The main authors of this paper are not the same as DINO. This paper is more like ConvNext, where we just keep stacking techniques. A better name of the paper is “better iBOT”.

Data processing

We assemble our curated LVD-142M dataset by retrieving, from a large pool of uncurated data, images that are close to those in several curated datasets dino_v2, page 4

  • SSCD is used to remove duplicate images.
  • Retrieve images from uncurated data source that’s close to curated sources. With a self-supervised ViT(not sure what exactly, not important), compute similarity with cosine image embedding, Then do k-means. If the cluster (?) is large, get 4 neighbors, else just sample from the cluster.
  • Faiss is used for large scale similarity search.

The model

A conglomeration of these:

  • Image level objective. This is the loss from DINO, the cross entropy loss between teacher and student.
  • Patch-level objective.

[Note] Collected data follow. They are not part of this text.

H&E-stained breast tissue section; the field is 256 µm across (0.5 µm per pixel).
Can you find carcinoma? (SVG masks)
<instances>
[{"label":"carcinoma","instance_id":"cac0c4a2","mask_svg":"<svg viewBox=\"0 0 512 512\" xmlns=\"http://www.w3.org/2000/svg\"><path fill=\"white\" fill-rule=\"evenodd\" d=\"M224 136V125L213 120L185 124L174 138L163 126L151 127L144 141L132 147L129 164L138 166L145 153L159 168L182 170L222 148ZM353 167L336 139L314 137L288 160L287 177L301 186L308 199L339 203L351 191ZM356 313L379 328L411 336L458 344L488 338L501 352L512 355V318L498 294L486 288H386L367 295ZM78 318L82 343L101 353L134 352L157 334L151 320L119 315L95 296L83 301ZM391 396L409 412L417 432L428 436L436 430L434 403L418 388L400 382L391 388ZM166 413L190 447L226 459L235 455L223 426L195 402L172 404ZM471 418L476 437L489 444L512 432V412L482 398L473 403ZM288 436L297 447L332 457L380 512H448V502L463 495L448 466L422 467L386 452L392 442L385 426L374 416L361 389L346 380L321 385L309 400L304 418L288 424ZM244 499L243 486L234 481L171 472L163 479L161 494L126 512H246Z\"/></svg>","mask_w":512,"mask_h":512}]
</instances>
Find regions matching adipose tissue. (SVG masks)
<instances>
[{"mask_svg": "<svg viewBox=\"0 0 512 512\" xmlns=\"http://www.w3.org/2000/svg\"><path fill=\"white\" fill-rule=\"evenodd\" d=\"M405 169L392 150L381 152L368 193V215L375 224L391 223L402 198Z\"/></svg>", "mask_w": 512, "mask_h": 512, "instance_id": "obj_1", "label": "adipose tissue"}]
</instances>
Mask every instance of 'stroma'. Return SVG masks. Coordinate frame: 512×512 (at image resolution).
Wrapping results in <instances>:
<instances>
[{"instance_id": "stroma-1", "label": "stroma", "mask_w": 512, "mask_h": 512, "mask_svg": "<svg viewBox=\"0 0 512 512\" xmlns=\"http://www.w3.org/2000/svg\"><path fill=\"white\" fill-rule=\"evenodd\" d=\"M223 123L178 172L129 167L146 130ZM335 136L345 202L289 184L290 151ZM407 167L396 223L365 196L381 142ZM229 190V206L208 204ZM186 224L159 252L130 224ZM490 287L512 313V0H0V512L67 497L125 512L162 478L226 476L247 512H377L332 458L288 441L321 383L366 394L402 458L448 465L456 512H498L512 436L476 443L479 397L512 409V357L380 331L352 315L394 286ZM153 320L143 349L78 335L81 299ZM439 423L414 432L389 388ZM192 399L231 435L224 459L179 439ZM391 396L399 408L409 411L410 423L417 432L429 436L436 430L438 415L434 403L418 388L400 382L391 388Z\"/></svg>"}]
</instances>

This one is from iBOT.
  • Untying head weights. iBOT paper share the parameter for the MLP projection head for the losses. This does not.
  • Sinkhorn-Knopp centering. This type of batch normalization is adapted from SwAV
  • KoLeo regularizer. This is a regularization term that encourage a uniform span of the features within a batch.
  • During a short period at the end of pretraining, use a higher resolution of images (518x518). That’s because training at high resolution throughout the training is time and memory demanding.

Efficient implementation

  • FlashAttention is used. Now we have v2 though.
  • Sequence packing. DINO forwards both large and small crops. To forward them together, concat all the sequence into a single long sequence, then use block-diagonal mask to prevent attention between different sequences. The implementation is in xFormers library.
  • Efficient stochastic depth. For that work, “we start with very deep networks but during training, for each mini-batch, randomly drop a subset of layers and bypass them with the identity function.” In this work, we “skip the computation of the dropped residuals rather than masking the result” to make it more efficient.
  • Fully-Shared Data Parallel. The better DDP.
  • Knowledge Distilling: the smaller model of this paper is got by distilling instead of training from scratch.

we use a larger model as a frozen teacher, keep a spare EMA of the student that we use as our final model, remove the masking and stochastic depth, and, apply the iBOT loss on the two global crops. dino_v2, page 7

Ablation

Training recipe

This table is very much like the one for ConvNext.

Pretraining data source

The curated LVD-124M is just slightly better than raw INet-22k.